Are you talking about the step and repeat things?
You have to follow the branding guidelines regarding spot color matching and more importantly you have to consider (but not necessarily implement) the Clear Spacing required for each brand.
Then you have to get approval from the brand police (marketing dept) for each of the companies on the banner.
Those are generally pipe-and-drape hanging banners or pop-up pillowcase stands or sometimes just stapled to a wall. They require more bleed than you think they might and be aware of where your stitching for the pockets and hems will fall. Beware of safeties. You don’t want to be cutting logos in half on the left and right. Large format is not an exact science. If your banner has to fit within 120", make sure your logos fit into maybe 110" of that.

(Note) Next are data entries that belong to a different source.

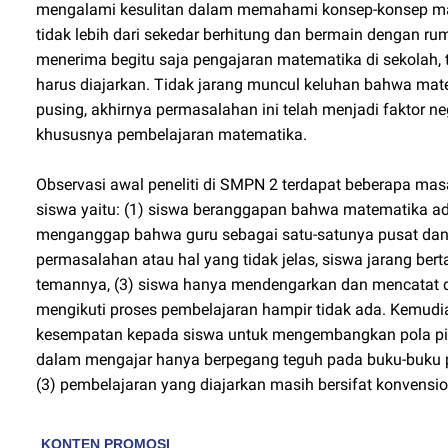
mengalami kesulitan dalam memahami konsep-konsep m
tidak lebih dari sekedar berhitung dan bermain dengan r
menerima begitu saja pengajaran matematika di sekola
harus diajarkan. Tidak jarang muncul keluhan bahwa ma
pusing, akhirnya permasalahan ini telah menjadi faktor
khususnya pembelajaran matematika.
Observasi awal peneliti di SMPN 2 terdapat beberapa mas
siswa yaitu: (1) siswa beranggapan bahwa matematika ad
menganggap bahwa guru sebagai satu-satunya pusat dan s
permasalahan atau hal yang tidak jelas, siswa jarang be
temannya, (3) siswa hanya mendengarkan dan mencatat d
mengikuti proses pembelajaran hampir tidak ada. Kemudia
kesempatan kepada siswa untuk mengembangkan pola pi
dalam mengajar hanya berpegang teguh pada buku-buku p
(3) pembelajaran yang diajarkan masih bersifat konvensio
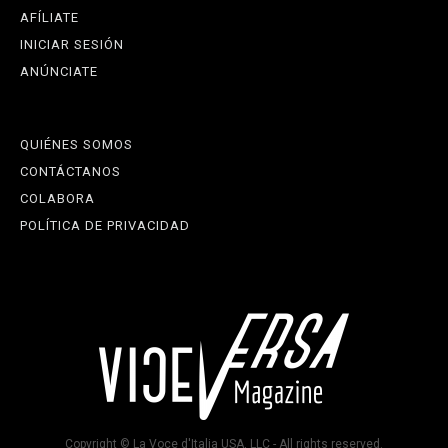
AFÍLIATE
INICIAR SESIÓN
ANÚNCIATE
QUIÉNES SOMOS
CONTÁCTANOS
COLABORA
POLÍTICA DE PRIVACIDAD
Copyright © La Voce d'Italia USA, LLC - All rights reserved.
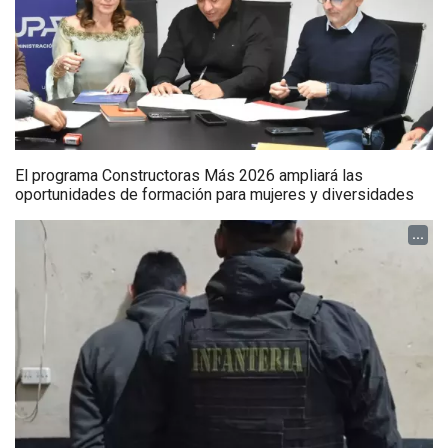
El programa Constructoras Más 2026 ampliará las
oportunidades de formación para mujeres y diversidades
...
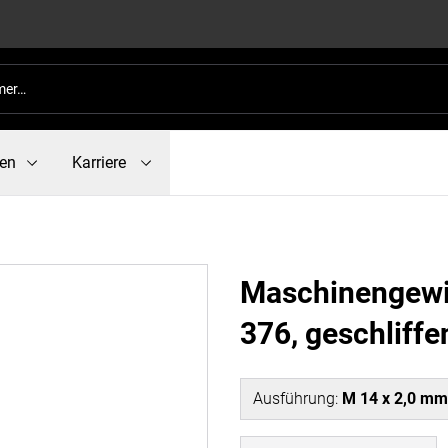
en
Karriere
Maschinengewi
376, geschliffe
Ausführung
:
M 14 x 2,0 mm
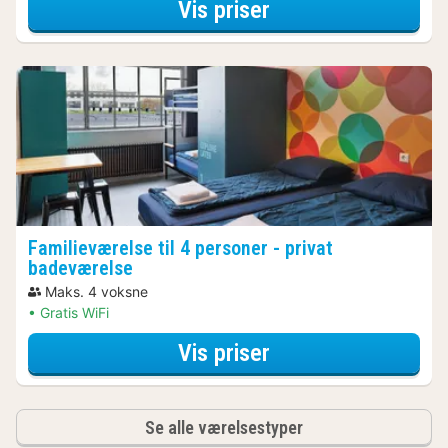
for Comfort-dobbe
Vis priser
Familieværelse til 4 personer - privat
badeværelse
Maks. 4 voksne
Gratis WiFi
for Spa Resort Ar
Vis priser
Se alle værelsestyper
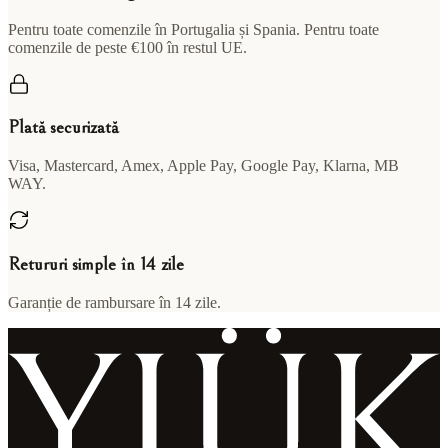
Pentru toate comenzile în Portugalia și Spania. Pentru toate
comenzile de peste €100 în restul UE.
Plată securizată
Visa, Mastercard, Amex, Apple Pay, Google Pay, Klarna, MB
WAY.
Retururi simple în 14 zile
Garanție de rambursare în 14 zile.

You may have to be aware of the camera shots to be taken. Are they close up shots, medium shots or long shots? If close ups, you may want to use smaller logos so you get all the sponsors in the shot (if there are more than 2 or 3 sponsors, the S&R format may be inappropriate.) If medium shots, a little larger, and for long shots, you want them large enough to read, but do not overpower the interviewee in front of the backdrop.
Believe it or not, your camera phone does a fairly decent job of approximating an HD broadcast camera. Don’t be afraid to use it and some paper printouts (or printed camera tests) to test framing.
TV safe colors?
Do not use 100% white. It “booms” when lit on camera. ie it blows out like an overexposed photo and takes some of the surrounding scenery and people with it. Somewhere in 5% gray is safer, though sometimes hard to print neutrally. Discuss keeping any gray neutral with your print vendor.

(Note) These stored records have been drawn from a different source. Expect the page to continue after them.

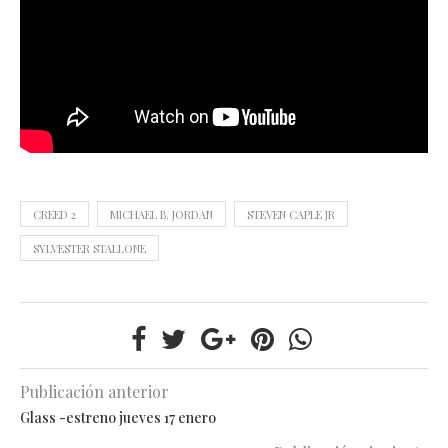
CREED 2
MICHAEL B. JORDAN
STEVEN CAPLE JR
SYLVESTER STALLONE
Publicación anterior
Glass -estreno jueves 17 enero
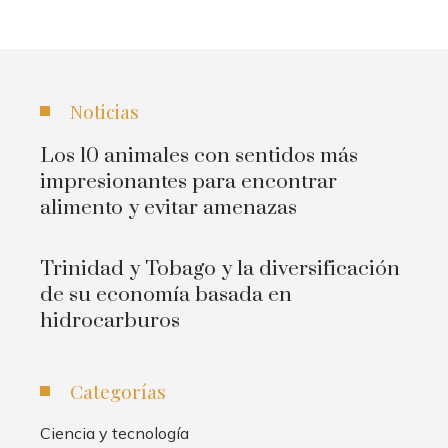
Noticias
Los 10 animales con sentidos más
impresionantes para encontrar
alimento y evitar amenazas
Trinidad y Tobago y la diversificación
de su economía basada en
hidrocarburos
Categorías
Ciencia y tecnología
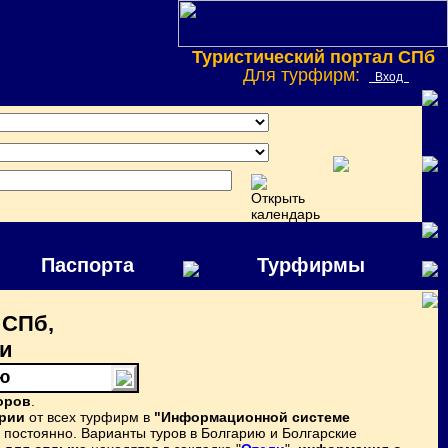
Туристический портал СПб
Для турфирм:
Вход
Паспорта
Турфирмы
 СПб,
ии
ю
оров
.
арии
от всех турфирм в
"Информационной системе
постоянно. Варианты туров в Болгарию и Болгарские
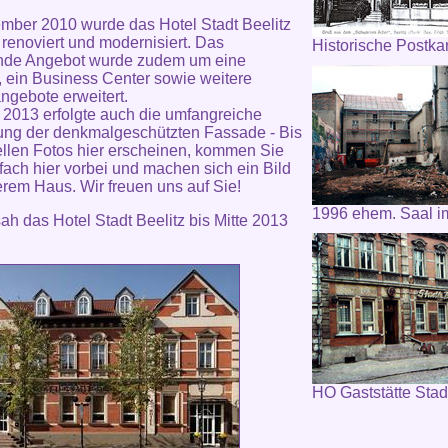
mber 2010 wurde das Hotel Stadt Beelitz
 renoviert und modernisiert. Das
Historische Postka
nde Angebot wurde zudem um eine
, ein Business Center sowie weitere
ngebote erweitert.
 2013 erfolgte auch die umfangreiche
ng der denkmalgeschützten Fassade - Bis
ellen Fotos hier erscheinen, kommen Sie
fach hier vorbei und machen sich ein Bild
rem Haus. Wir freuen uns auf Sie!
1996 ehem. Saal i
ah das Hotel Stadt Beelitz bis Mitte 2013
HO Gaststätte Stadt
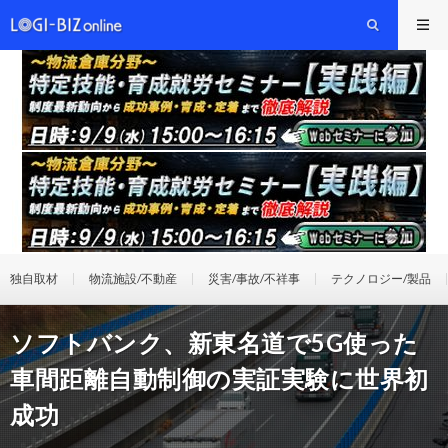
独自取材
物流施設/不動産
災害/事故/不祥事
テクノロジー/製品
ソフトバンク、新東名道で5G使った
車間距離自動制御の実証実験に世界初
成功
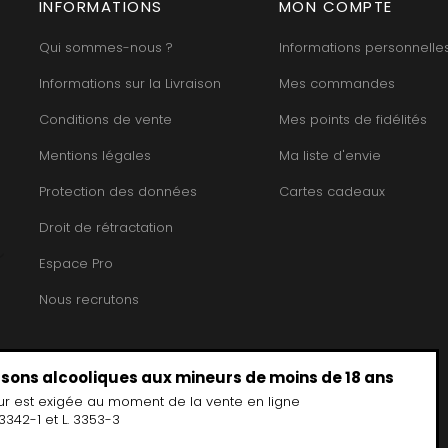
HEILLY-HUBERDEAU
INFORMATIONS
MON COMPTE
 YVON
MORET HU
HEITZ ARMAND
LA CHAPELLE
MOREY BE
HENRY MARTHE
Qui sommes-nous ?
Informations personnelle
 MOULIN AUX MOINES
MOREY CA
HERESZTYN-MAZZINI
INT JOSEPH
MOREY JE
HERITIERS DU COMTE LAFON
Informations sur la Livraison
Mes commandes
ABIEN
MOREY MA
HOSPICES DE BEAUNE
DURY
MOREY PIE
HUDELOT-NOELLAT
Conditions de vente
Mes points de fidélités
T-DUVERNAY
MOREY SYL
HUMBERT FRERES
RUNO
MOREY TH
Mentions légales
Ma liste d'envie
J
OSEPH
MOREY-BL
JACQUESON PAUL
ARC
MOREY-CO
Protection des données
Cartes cadeaux
JADOT LOUIS
IMON
MORIN NIC
JAEGER-DEFAIX
OREY PIERRE-YVES
Droit de rétractation
Espace Pro
Nous recrutons
issons alcooliques aux mineurs de moins de 18 ans
ur est exigée au moment de la vente en ligne
3342-1 et L. 3353-3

Another thing to consider is the lighting. Vinyl prints can be too glossy if you have the wrong combination of vinyl and inks and you’ll get reflected light, especially if camera flashes are going off during the interview. Dye sub on fabric is a much better option but often more expensive.
Most often these are just cheap throw aways. Don’t angst over them too much. Remember on the spot colors that everyone’s viewing device is different. It may matter to someone in the room with the thing, but not always.